Rewrite the lines of the items from the very first line through the line containing "var sketch = newSketch(context, id", putting "creates" in place of "builds" and changing nothing else. Give only those lines.

◆ ◆ ◆ ◆ ◆

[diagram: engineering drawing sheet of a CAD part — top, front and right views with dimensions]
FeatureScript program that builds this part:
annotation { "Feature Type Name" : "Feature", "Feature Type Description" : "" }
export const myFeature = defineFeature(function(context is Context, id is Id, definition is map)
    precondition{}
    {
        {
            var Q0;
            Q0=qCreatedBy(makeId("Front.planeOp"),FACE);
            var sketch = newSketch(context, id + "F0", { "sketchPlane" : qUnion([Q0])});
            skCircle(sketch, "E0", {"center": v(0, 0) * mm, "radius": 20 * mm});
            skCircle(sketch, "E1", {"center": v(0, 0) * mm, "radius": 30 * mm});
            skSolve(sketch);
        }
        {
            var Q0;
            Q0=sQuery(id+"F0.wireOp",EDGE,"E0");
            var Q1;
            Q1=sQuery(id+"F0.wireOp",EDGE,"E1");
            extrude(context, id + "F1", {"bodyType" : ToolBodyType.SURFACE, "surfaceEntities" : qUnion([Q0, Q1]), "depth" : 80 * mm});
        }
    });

◆ ◆ ◆ ◆ ◆

» Full response:
[diagram: engineering drawing sheet of a CAD part — top, front and right views with dimensions]
FeatureScript program that creates this part:
annotation { "Feature Type Name" : "Feature", "Feature Type Description" : "" }
export const myFeature = defineFeature(function(context is Context, id is Id, definition is map)
    precondition{}
    {
        {
            var Q0;
            Q0=qCreatedBy(makeId("Front.planeOp"),FACE);
            var sketch = newSketch(context, id + "F0", { "sketchPlane" : qUnion([Q0])});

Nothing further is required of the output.